Reduce travel stress with big data

Recent developments in big data applications use information about consumer habits and demographic trends to develop stress-reducing solutions for travelers. Travel management company CWT recently developed the Travel Stress Index, an algorithm-based tool that they hope will translate information into actionable recommendations, reported InformationWeek’s Ellis Booker.

“We had the transactional data and we had some traveler profile data, but it was scattered and we had to bring them together,” Catalin Ciobanu, CWT big data analyst, told InformationWeek.

Harnessing big data for pointed results involved a multi-faceted approach. They gave surveys to over 7,000 travelers from a variety of backgrounds, who were asked to rank 33 activities on a 1-10 scale, according to the stress they generated. Three categories of stress-inducers came to the forefront: lost time (like not being able to work in locations without wireless or planes without access), surprise (like lost luggage) and interruptions of daily routines (like altered sleeping schedules or a lack of healthy foods). This data was also broken down by demographics, from gender and age to industry and even job title.

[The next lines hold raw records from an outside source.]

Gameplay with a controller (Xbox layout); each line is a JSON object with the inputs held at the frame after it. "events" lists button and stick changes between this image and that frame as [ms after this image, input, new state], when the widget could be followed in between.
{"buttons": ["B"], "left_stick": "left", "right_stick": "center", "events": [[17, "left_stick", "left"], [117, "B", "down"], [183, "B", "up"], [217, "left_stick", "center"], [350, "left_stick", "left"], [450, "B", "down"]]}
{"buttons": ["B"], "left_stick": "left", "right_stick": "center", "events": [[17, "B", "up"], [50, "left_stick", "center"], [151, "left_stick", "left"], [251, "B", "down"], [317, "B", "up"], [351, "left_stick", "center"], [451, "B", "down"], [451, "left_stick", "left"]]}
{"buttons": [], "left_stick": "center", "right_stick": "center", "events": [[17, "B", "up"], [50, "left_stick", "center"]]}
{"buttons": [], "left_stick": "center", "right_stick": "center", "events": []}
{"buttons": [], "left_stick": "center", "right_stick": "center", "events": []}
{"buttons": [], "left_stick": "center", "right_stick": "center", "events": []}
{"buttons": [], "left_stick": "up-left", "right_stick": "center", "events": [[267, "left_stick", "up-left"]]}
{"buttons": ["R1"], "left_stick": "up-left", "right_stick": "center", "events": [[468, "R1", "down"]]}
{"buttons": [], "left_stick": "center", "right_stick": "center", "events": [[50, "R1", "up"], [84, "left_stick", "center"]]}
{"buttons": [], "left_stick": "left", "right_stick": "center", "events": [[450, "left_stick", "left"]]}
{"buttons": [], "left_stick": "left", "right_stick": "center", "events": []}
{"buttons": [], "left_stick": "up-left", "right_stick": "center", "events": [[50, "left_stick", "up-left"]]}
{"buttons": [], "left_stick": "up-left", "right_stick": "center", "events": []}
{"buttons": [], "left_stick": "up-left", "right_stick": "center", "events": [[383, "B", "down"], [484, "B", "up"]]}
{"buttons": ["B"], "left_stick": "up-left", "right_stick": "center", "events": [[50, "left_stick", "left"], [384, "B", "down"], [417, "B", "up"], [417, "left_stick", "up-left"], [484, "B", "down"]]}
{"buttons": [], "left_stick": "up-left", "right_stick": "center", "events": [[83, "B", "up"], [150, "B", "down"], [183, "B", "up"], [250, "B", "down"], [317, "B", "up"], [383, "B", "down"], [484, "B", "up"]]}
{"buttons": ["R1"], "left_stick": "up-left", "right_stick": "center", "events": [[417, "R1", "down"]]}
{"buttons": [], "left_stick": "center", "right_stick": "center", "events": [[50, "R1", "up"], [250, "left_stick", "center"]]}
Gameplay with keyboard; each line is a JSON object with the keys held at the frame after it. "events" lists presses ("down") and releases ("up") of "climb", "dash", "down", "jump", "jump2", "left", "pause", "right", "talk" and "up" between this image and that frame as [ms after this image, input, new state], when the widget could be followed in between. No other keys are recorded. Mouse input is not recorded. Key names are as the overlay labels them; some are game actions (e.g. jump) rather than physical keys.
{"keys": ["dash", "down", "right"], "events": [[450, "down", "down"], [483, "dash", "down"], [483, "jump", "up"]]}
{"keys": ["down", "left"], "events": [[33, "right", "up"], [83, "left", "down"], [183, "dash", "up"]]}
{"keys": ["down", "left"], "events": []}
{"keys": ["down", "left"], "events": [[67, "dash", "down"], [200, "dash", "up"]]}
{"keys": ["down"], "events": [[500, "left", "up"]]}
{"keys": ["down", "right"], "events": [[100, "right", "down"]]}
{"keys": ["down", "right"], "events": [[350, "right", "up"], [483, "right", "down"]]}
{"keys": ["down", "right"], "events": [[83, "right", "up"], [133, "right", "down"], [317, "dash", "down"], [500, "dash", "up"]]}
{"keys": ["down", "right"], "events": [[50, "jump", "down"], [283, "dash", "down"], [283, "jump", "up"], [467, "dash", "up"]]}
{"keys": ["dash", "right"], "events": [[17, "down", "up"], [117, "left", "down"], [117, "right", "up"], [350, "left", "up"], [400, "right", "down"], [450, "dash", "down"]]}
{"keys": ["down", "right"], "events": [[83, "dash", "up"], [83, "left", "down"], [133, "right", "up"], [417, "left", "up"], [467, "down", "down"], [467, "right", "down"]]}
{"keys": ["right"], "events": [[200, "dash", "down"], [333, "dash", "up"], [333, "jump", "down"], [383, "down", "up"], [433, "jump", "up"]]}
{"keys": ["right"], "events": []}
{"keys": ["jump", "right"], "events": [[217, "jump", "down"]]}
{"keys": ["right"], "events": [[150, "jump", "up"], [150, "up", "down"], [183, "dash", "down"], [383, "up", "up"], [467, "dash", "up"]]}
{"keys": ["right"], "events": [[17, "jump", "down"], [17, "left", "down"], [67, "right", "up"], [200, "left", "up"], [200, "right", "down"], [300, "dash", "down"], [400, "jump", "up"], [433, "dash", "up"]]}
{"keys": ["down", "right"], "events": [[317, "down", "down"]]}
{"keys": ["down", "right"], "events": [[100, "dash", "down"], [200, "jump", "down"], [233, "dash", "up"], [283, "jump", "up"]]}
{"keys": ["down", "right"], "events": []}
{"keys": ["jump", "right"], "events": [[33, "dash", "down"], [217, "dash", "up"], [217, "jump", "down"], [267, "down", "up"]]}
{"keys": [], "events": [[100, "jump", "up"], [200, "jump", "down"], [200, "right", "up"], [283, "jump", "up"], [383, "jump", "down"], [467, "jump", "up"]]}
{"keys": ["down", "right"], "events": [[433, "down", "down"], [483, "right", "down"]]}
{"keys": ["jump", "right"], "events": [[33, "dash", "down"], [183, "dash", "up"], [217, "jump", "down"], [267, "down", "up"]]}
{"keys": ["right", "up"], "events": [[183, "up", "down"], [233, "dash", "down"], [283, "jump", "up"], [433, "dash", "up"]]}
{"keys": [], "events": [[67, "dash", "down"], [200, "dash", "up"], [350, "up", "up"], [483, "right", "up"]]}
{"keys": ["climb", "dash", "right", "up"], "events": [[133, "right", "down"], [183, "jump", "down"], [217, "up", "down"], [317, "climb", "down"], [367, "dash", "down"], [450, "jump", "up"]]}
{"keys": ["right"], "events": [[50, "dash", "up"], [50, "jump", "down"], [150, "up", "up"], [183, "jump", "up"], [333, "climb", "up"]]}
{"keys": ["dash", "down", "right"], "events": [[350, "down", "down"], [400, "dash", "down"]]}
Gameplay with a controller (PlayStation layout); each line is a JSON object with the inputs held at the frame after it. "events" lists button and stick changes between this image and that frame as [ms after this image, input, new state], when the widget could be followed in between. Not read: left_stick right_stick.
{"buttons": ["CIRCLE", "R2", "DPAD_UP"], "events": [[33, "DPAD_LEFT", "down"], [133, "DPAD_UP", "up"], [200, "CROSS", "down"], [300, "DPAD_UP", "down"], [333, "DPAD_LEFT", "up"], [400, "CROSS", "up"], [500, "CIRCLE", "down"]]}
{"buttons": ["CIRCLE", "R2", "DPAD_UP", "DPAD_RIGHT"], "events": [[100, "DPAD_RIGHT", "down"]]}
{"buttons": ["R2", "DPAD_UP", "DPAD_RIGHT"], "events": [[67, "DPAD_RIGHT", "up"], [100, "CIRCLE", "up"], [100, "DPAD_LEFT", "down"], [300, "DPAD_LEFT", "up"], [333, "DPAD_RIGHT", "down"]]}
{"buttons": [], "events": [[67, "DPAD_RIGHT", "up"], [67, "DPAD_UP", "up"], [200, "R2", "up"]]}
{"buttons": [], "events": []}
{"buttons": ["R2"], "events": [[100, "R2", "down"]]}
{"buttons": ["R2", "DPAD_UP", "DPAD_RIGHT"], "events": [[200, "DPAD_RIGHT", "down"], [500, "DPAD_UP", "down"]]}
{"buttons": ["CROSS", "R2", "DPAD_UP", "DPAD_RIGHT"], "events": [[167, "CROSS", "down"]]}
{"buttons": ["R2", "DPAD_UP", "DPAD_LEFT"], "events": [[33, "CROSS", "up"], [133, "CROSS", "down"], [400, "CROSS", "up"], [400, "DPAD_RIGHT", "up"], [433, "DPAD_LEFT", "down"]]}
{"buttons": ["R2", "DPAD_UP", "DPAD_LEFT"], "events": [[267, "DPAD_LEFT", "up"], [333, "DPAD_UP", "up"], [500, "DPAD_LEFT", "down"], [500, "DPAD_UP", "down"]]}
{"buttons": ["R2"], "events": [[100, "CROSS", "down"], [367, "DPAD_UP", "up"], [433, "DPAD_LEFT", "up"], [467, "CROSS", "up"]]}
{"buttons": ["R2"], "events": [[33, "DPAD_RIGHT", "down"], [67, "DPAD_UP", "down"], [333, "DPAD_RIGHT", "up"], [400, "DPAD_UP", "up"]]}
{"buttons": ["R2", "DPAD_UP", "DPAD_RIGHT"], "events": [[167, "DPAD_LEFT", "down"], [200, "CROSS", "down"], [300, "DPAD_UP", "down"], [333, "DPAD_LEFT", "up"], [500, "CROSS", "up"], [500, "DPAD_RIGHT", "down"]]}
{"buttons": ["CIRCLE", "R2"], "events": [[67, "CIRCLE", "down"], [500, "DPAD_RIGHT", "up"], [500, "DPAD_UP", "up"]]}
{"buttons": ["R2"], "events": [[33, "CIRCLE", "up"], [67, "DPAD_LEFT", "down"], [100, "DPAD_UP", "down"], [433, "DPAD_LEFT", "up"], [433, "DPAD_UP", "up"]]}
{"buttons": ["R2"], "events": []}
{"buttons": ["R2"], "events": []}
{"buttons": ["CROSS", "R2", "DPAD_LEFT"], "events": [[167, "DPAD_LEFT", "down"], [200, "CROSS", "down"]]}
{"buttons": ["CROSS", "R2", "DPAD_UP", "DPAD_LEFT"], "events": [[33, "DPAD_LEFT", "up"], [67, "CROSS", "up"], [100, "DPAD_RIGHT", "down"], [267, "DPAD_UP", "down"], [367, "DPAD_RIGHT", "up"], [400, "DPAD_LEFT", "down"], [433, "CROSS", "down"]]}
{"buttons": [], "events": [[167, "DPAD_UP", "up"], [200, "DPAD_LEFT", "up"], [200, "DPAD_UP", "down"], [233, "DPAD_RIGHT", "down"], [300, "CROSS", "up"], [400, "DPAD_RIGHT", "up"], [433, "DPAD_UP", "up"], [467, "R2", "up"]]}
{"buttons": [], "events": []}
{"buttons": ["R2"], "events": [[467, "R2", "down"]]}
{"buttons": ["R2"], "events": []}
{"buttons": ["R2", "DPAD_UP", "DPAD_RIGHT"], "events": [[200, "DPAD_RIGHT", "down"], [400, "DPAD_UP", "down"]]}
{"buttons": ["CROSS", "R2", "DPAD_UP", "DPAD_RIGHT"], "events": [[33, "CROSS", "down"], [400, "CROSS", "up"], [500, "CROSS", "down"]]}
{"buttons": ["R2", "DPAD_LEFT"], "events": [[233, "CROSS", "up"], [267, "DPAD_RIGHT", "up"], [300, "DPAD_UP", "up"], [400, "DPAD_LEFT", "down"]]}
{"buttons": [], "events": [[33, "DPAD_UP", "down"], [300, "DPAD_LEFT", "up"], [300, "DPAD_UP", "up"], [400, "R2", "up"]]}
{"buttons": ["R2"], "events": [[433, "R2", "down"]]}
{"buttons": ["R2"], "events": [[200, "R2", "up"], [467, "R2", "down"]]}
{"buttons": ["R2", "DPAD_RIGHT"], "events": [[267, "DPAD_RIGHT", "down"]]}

“The goal was to calculate the productivity hit caused by stressful travel for different types of travelers,” Booker reported.

Using big data to provide travel solutions
The data CWT analyzed prompted several conclusions. While they observed what Ciobanu called “an irreducible component of stress” that caused nearly 70 percent of surveyed anxieties, they found that 32 percent could be reduced with their help. Using the data collected, they could create sample profiles of what a consumer might be stressed about and respond more directly and personally to a customer’s needs. These possible resources, Booker reported, include offering advice about connecting flights to those made particularly anxious by time constraints and recommending carriers based on lost luggage data for the especially surprise-averse.

According to a CWT press release, advice that confronts the intangibles of business travel can have appreciable financial benefits. The lost time for a firm with an average of 5,000 business trips a year could be as much as $3.3 million, a third of which could be saved through increased traveler productivity.

Other tools, like American Airlines’ ‘abandoned cart’ program, use big data to keep users informed about trips they’ve looked at but haven’t purchased. In addition, Farecast uses databases to predict the optimal time to book a flight and respond to consumer concerns about the cost of air travel. Like CWT’s Ciobanu, business leaders in just about every industry are seeing the value of using big data to develop tools like the Travel Stress Index that utilize clients’ reactions to best meet their needs.